А вот Анну я любила. Она росла вылитой копией нашей матери, от которой унаследовала светлые волосы и потрясающие голубые глаза. Но порой меня смущало ее поведение. Зачастую казалось, будто Анна видит что-то, неведомое остальным. Посредине оживленного разговора или шуточной игры она могла надолго замереть, уставившись в дальний угол комнаты. Иногда я слышала, как она разговаривает сама с собой. И меня до дрожи в коленях пугали ее рассказы про то, что она общается с призраками.

Генрих, который сперва души не чаял в дочери, тоже замечал эти странности. И в редкие свои визиты я видела, как меняется его отношение к Анне. Генрих терпеть не мог ничего, что так или иначе отличалось от общепринятых правил и норм приличия. Девушка из благородного рода не имела права обладать магическим даром! Это было уместно лишь для артейцев, которые в праздники заполоняли рыночные площади и хватали прохожих за руки, предлагая погадать, или же навязчиво пытались всучить амулеты на удачу.

Наверное, Генрих был бы по-настоящему счастлив, если бы пугающий дар Анны перешел ко мне. В конце концов, я нечистокровная итаррийка, а следовательно, мне простительно иметь связь с миром потустороннего. Но, увы, боги распорядились иначе.

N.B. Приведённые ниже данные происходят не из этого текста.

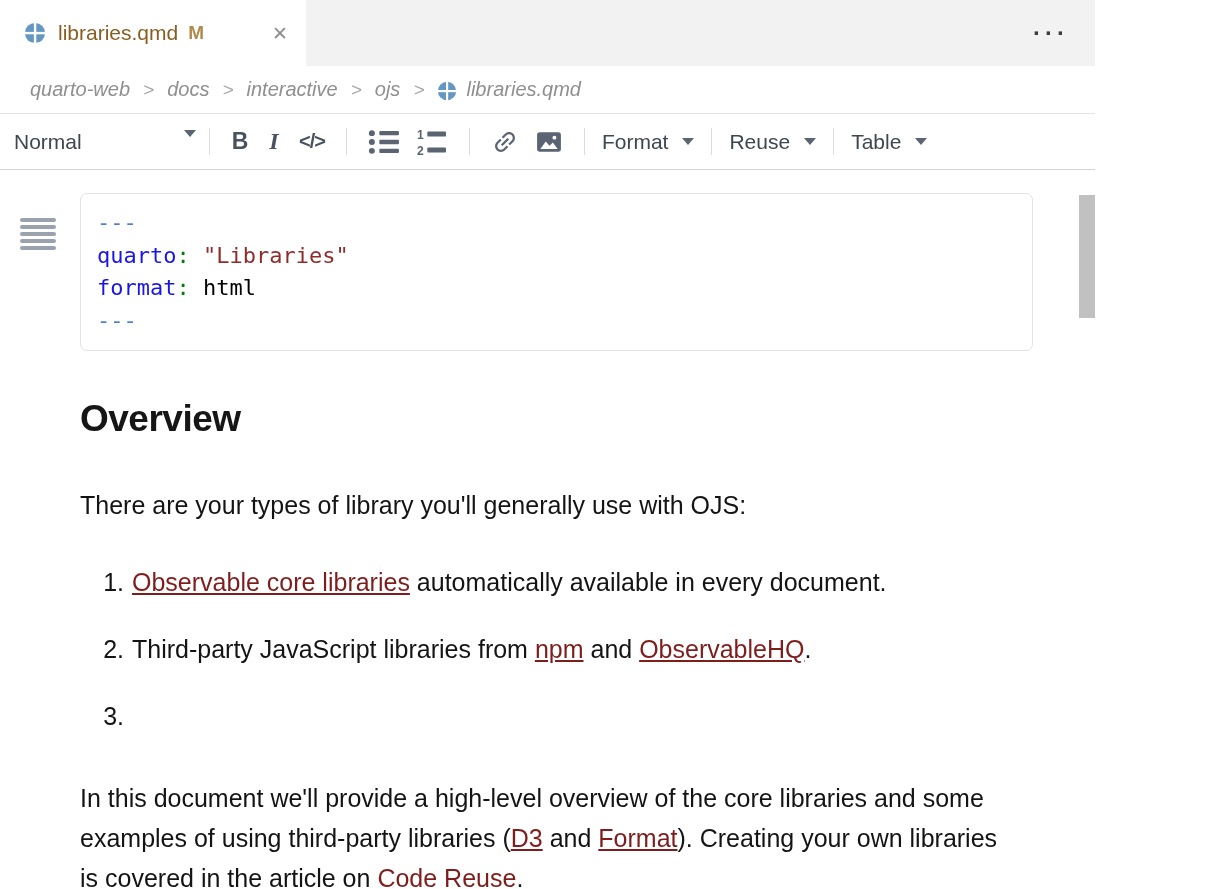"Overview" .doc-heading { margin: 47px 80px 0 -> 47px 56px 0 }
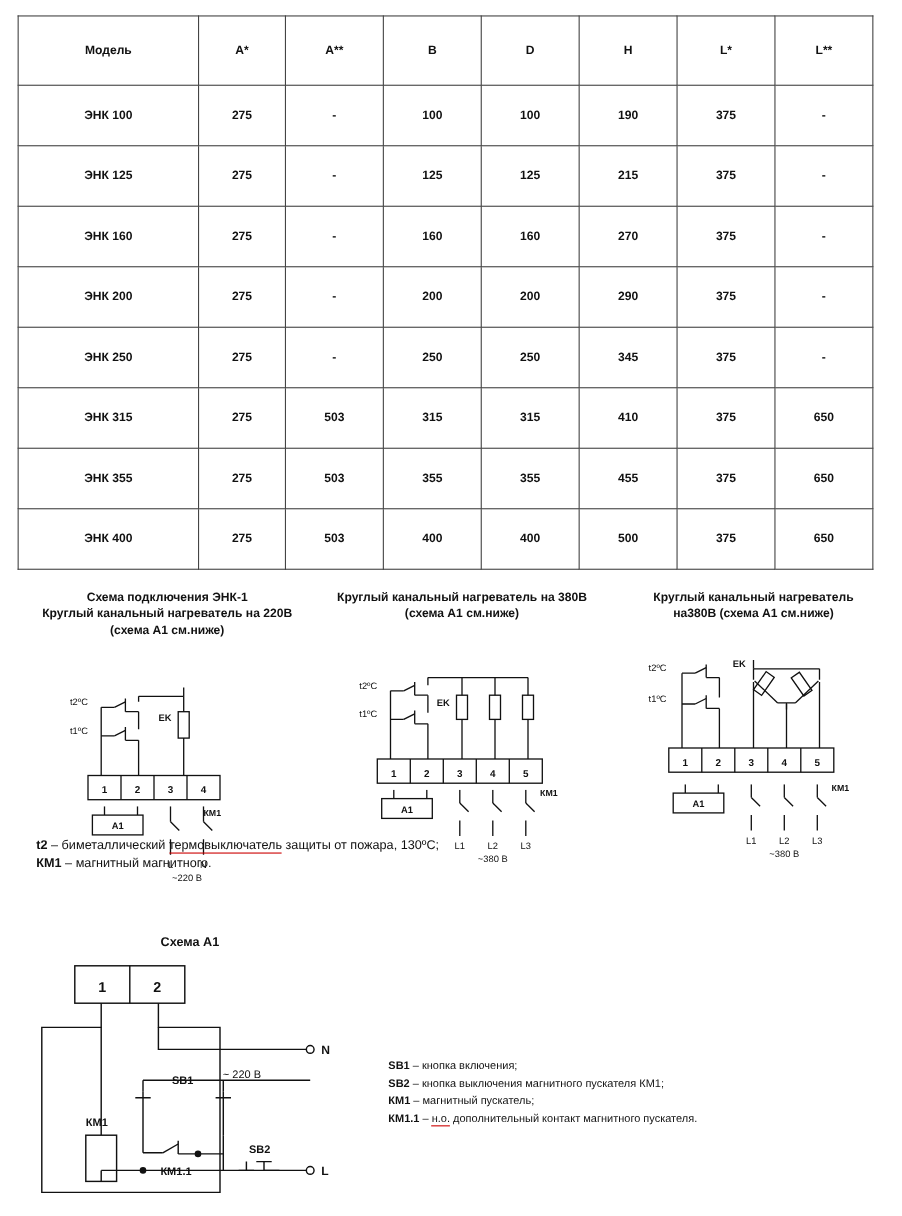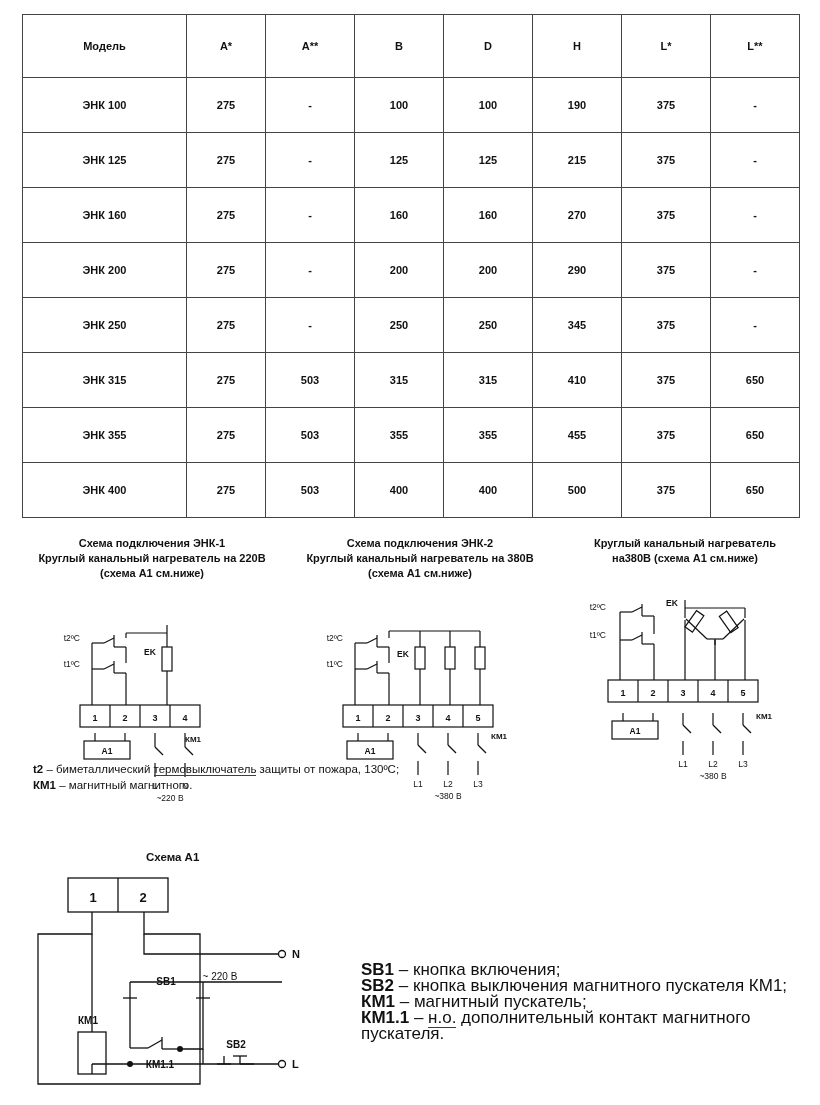"Модель" .spec-table { left: 22px -> 16px }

Не знаю, какими резонами руководствовался Генрих, но почему-то он решил, что в этом опять-таки виновата я. Мол, какими-то неведомыми колдовскими способами я умудрилась заразить магическим даром сестру, при этом умело маскируя свой талант и не показывая его остальным. Поэтому последние четыре года я не видела сестру. Помню, это послужило настоящим потрясением для меня – когда в привычный день я так и не дождалась кареты из поместья Мюррей. Я никак не хотела верить, что родные окончательно отказались от меня в канун волшебного дня перемены года, поэтому провела много часов, прильнув к окну и отчаянно вглядываясь в ночную мглу – не раздастся ли вдалеке лошадиное ржание, не прорежет ли ее лучом магического шара возница.

Нет, я не плакала, когда поняла, что за мной не приедут. Мне было уже шестнадцать, и я стыдилась выказывать свои эмоции в столь «серьезном» возрасте. Две недели каникул я провела в пустой гулкой библиотеке пансиона, читая все подряд, лишь бы не вспоминать про предательство. Все эти дни компанию мне составляли только слуги и Мари – пожилая и очень добрая воспитательница, которая каждый день украдкой приносила мне сладости. Но по вечерам я оставалась совершенно одна в огромной холодной общей спальне и долгие часы лежала без сна, глядя в потолок и прислушиваясь к шорохам старинного дома.